++++ TEXT

Less than two weeks after issuing a decision that required the City of Los Altos to approve a 15-unit SB 35 project, the same Santa Clara County Superior Court judge (“Court”) issued a second favorable decision upholding the City of Cupertino’s (“City”) decision to approve an SB 35 project that would redevelop the former Vallco Fashion Mall site with more than 2.2 million square feet of mixed-use development (“Project”). The approved Project will subdivide the 50-acre site into 11 blocks consisting of 2,402 dwelling units (50% of which are affordable), 1,981,447 square feet of office space, and 485,912 square feet of retail space. After the City determined that the Project qualified for streamlined review under SB 35 and subsequently approved it, Friends of Better Cupertino (“Petitioners”) filed a lawsuit challenging the Project. The Court dismissed the Petitioners’ arguments, affirming for the second time in a matter of weeks that SB 35 is a powerful tool compelling cities to quickly accept much-needed housing development.
After unsuccessfully trying to construct a mixed-use project at the site, the developer submitted a revised project to the City under SB 35. Enacted in 2017 to increase housing production in California, SB 35 requires streamlined ministerial approvals for housing projects that meet objective planning standards and provide a certain amount of affordable housing (10% or 50% depending on the city’s failure to meet state housing construction goals). For qualifying projects, SB 35 sets time limits for the City’s review (three to six months depending on the size of the project), limits challenges to relatively narrow technical arguments, and eliminates complicated and drawn out CEQA litigation.
In its lawsuit, Petitioners argued that the City had a ministerial duty to determine that the Project did not qualify for SB 35 streamlining based on allegations that the Project: (1) was located on a hazardous waste site; (2) does not provide sufficient residential space; (3) exceeds height limits; (4) lacks sufficient setbacks; (5) does not comply with the City’s requirements for below market rate units; and (6) lacks dedicated park land. However, the Court disagreed with each of these arguments and found that the City correctly determined that the Project was eligible for SB 35 because the Project complied with all object planning criteria.

++++++++

### DIRECTIVE A:
Copy the listing word for word, from the line containing "yellow cross: moved 16 px left, 46 px up" through the end of the listing, both ends included.

++++ RECORD EXTRACTS

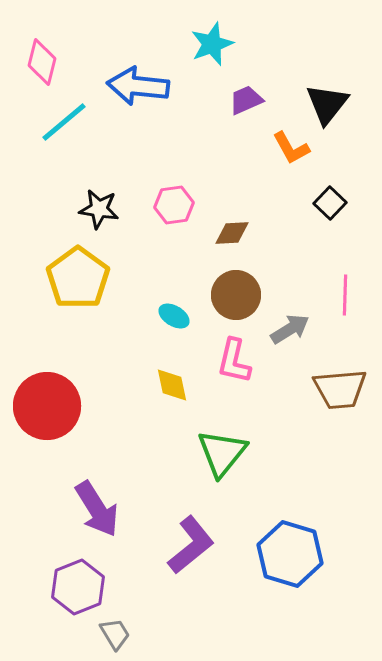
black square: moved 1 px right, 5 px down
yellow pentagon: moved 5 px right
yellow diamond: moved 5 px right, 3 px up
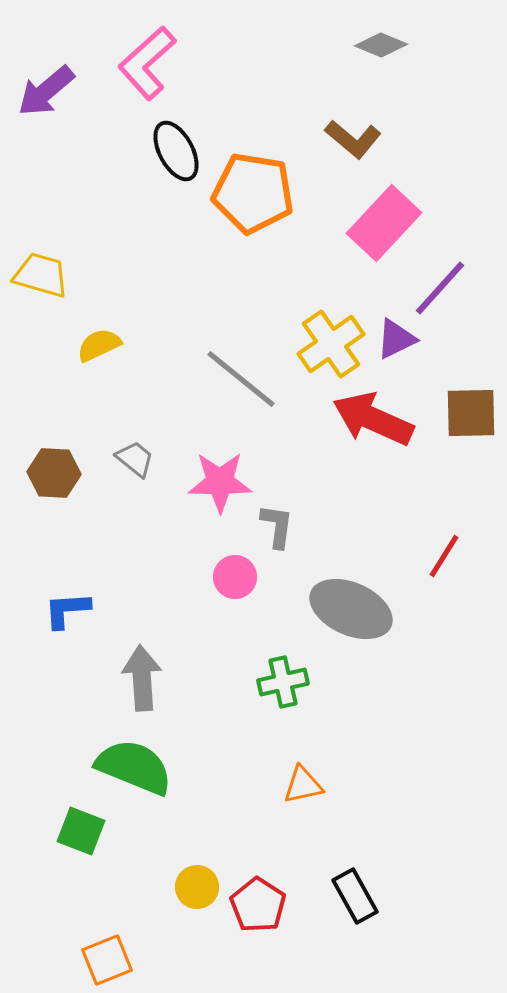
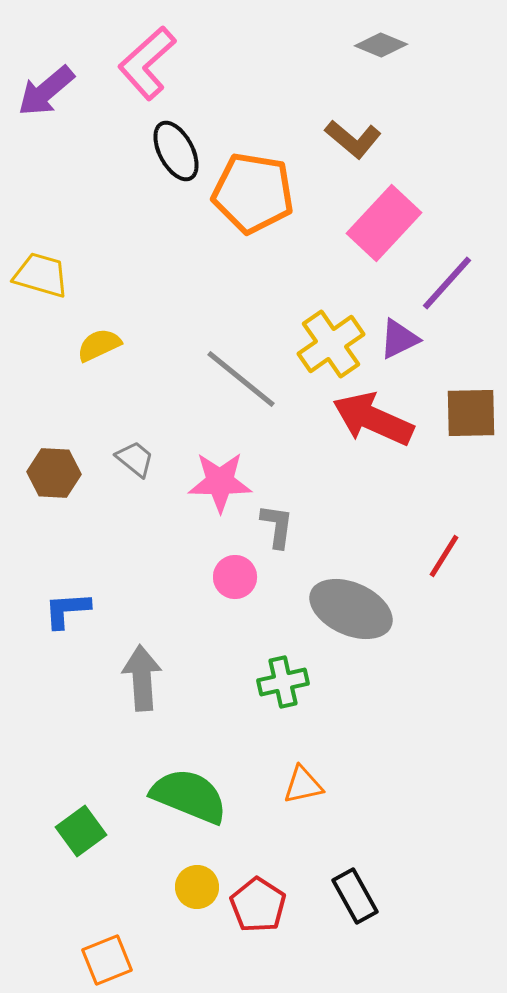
purple line: moved 7 px right, 5 px up
purple triangle: moved 3 px right
green semicircle: moved 55 px right, 29 px down
green square: rotated 33 degrees clockwise
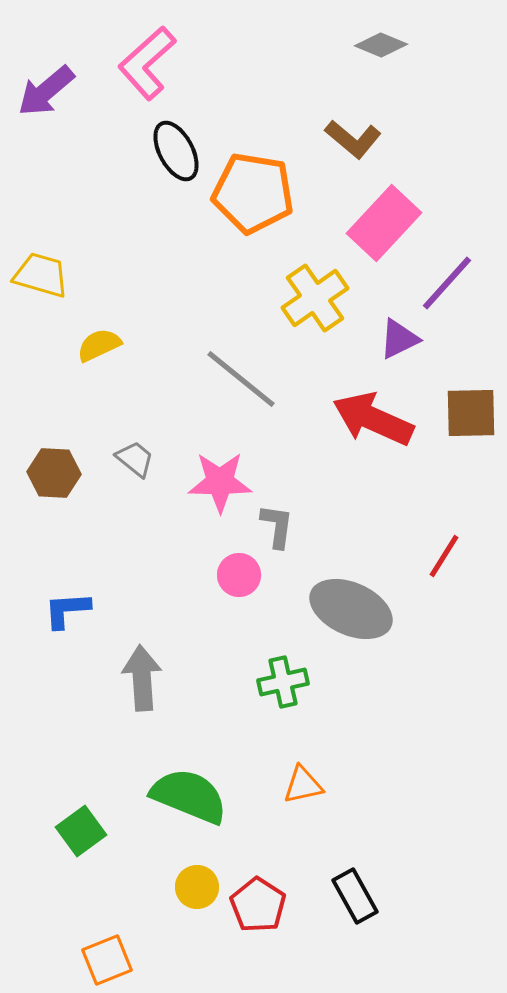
yellow cross: moved 16 px left, 46 px up
pink circle: moved 4 px right, 2 px up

++++++++

### DIRECTIVE B:
Quote the entire text about the court ruling on Cupertino's SB 35 project, word for word.

### COMPLETE RESPONSE A:
yellow cross: moved 16 px left, 46 px up
pink circle: moved 4 px right, 2 px up

### COMPLETE RESPONSE B:
Less than two weeks after issuing a decision that required the City of Los Altos to approve a 15-unit SB 35 project, the same Santa Clara County Superior Court judge (“Court”) issued a second favorable decision upholding the City of Cupertino’s (“City”) decision to approve an SB 35 project that would redevelop the former Vallco Fashion Mall site with more than 2.2 million square feet of mixed-use development (“Project”). The approved Project will subdivide the 50-acre site into 11 blocks consisting of 2,402 dwelling units (50% of which are affordable), 1,981,447 square feet of office space, and 485,912 square feet of retail space. After the City determined that the Project qualified for streamlined review under SB 35 and subsequently approved it, Friends of Better Cupertino (“Petitioners”) filed a lawsuit challenging the Project. The Court dismissed the Petitioners’ arguments, affirming for the second time in a matter of weeks that SB 35 is a powerful tool compelling cities to quickly accept much-needed housing development.
After unsuccessfully trying to construct a mixed-use project at the site, the developer submitted a revised project to the City under SB 35. Enacted in 2017 to increase housing production in California, SB 35 requires streamlined ministerial approvals for housing projects that meet objective planning standards and provide a certain amount of affordable housing (10% or 50% depending on the city’s failure to meet state housing construction goals). For qualifying projects, SB 35 sets time limits for the City’s review (three to six months depending on the size of the project), limits challenges to relatively narrow technical arguments, and eliminates complicated and drawn out CEQA litigation.
In its lawsuit, Petitioners argued that the City had a ministerial duty to determine that the Project did not qualify for SB 35 streamlining based on allegations that the Project: (1) was located on a hazardous waste site; (2) does not provide sufficient residential space; (3) exceeds height limits; (4) lacks sufficient setbacks; (5) does not comply with the City’s requirements for below market rate units; and (6) lacks dedicated park land. However, the Court disagreed with each of these arguments and found that the City correctly determined that the Project was eligible for SB 35 because the Project complied with all object planning criteria.